Boehmke and Greenwell's *Hands-On Machine Learning with R* (HOML) provides an excellent practical introduction to ML methods in R, using the tidymodels framework. It covers the bias-variance tradeoff, cross-validation, and feature engineering with clear code examples and is freely available online.
Lgatto's *Introduction to Machine Learning* (IntroML) is a concise, well-organized online resource that covers the core concepts without excessive mathematical detail, making it a good supplement for students new to the field.

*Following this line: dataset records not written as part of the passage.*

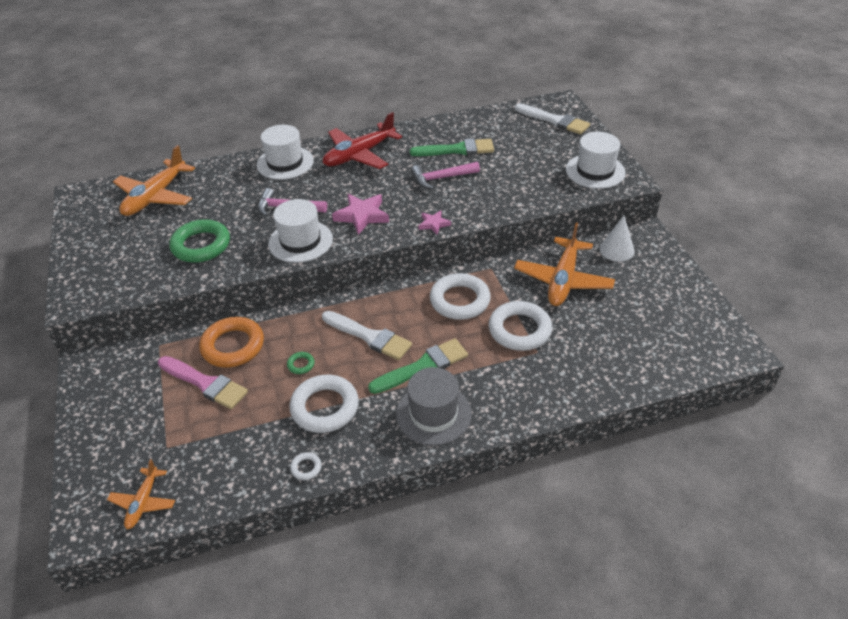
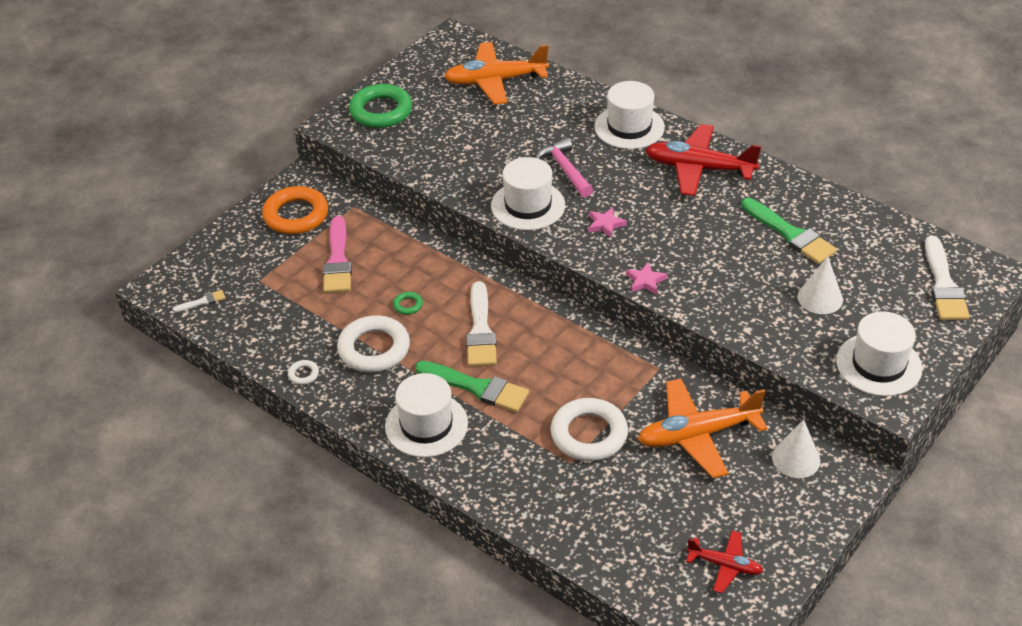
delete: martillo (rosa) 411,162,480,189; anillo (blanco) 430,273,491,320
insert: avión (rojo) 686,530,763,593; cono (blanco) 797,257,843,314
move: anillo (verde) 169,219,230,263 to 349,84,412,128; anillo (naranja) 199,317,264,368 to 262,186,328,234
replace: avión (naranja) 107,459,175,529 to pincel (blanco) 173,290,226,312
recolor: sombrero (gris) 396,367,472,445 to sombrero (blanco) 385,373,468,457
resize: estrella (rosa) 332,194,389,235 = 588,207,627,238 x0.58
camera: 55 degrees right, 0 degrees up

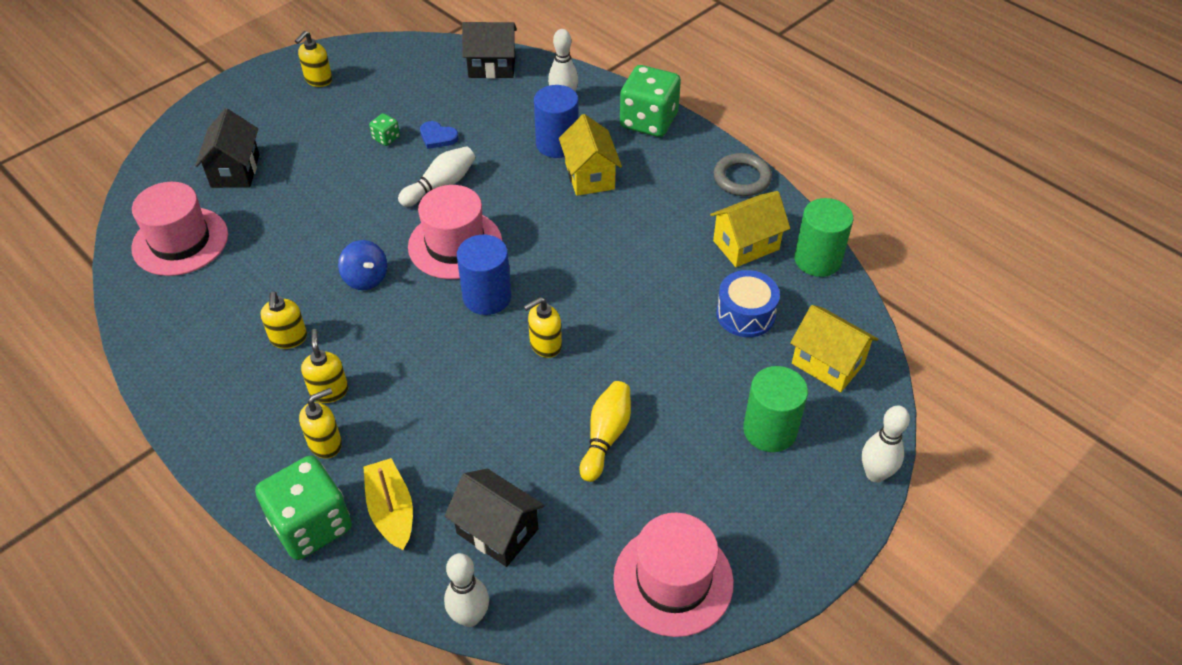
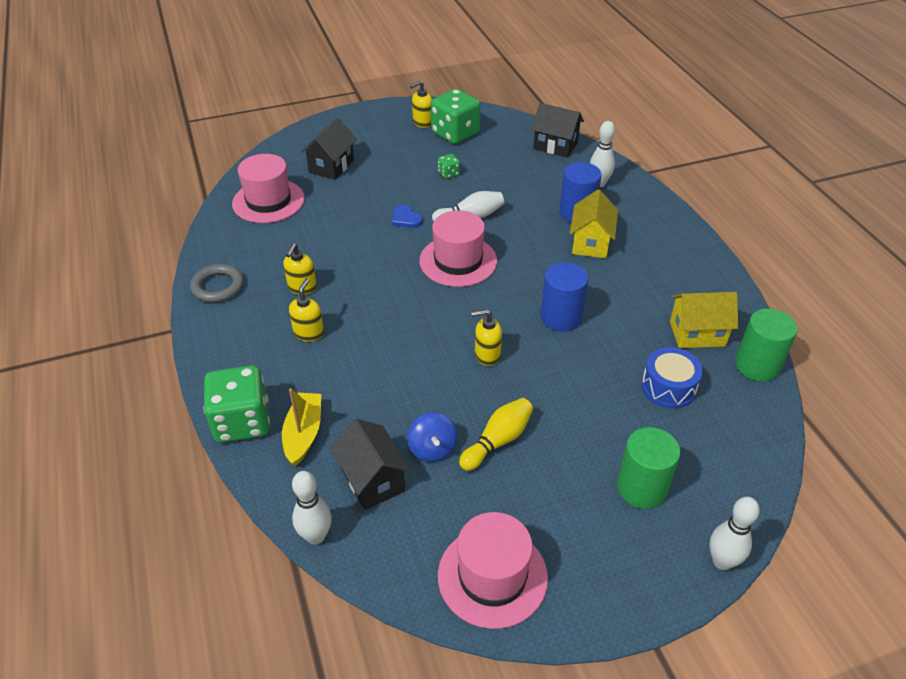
delete: dispensador de jabón (amarillo) 299,388,342,459; casa (amarillo) 790,305,878,392
move: peonza (azul) 338,240,387,290 to 407,412,457,462; corazón (azul) 420,121,459,149 to 392,205,422,228; cilindro (azul) 457,235,511,315 to 541,262,588,332; dado (verde) 620,65,681,137 to 431,89,481,144; anillo (gris) 713,153,772,196 to 190,264,244,303
camera: 25 degrees right, 5 degrees down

Christodoulou et al. (2019), "A Systematic Review Shows No Performance Benefit of Machine Learning over Logistic Regression for Clinical Prediction Models," published in the *Journal of Clinical Epidemiology*, provides important context for when ML methods do and do not outperform traditional approaches — a message every clinical researcher should internalize before defaulting to complex methods.
For support vector machines, the original formulation by Vapnik (1995) in *The Nature of Statistical Learning Theory* (Springer) is the theoretical foundation, though Hastie, Tibshirani, and Friedman's *The Elements of Statistical Learning* (Springer, 2nd edition, 2009) provides a more accessible treatment in Chapters 9 and 12. James et al., *An Introduction to Statistical Learning* (ISLR, 2nd edition, 2021), covers SVMs in Chapter 9 at an introductory level with R lab exercises.
For a thoughtful perspective on the relationship between statistics and machine learning, Breiman's (2001) paper "Statistical Modeling: The Two Cultures" in *Statistical Science* remains essential reading.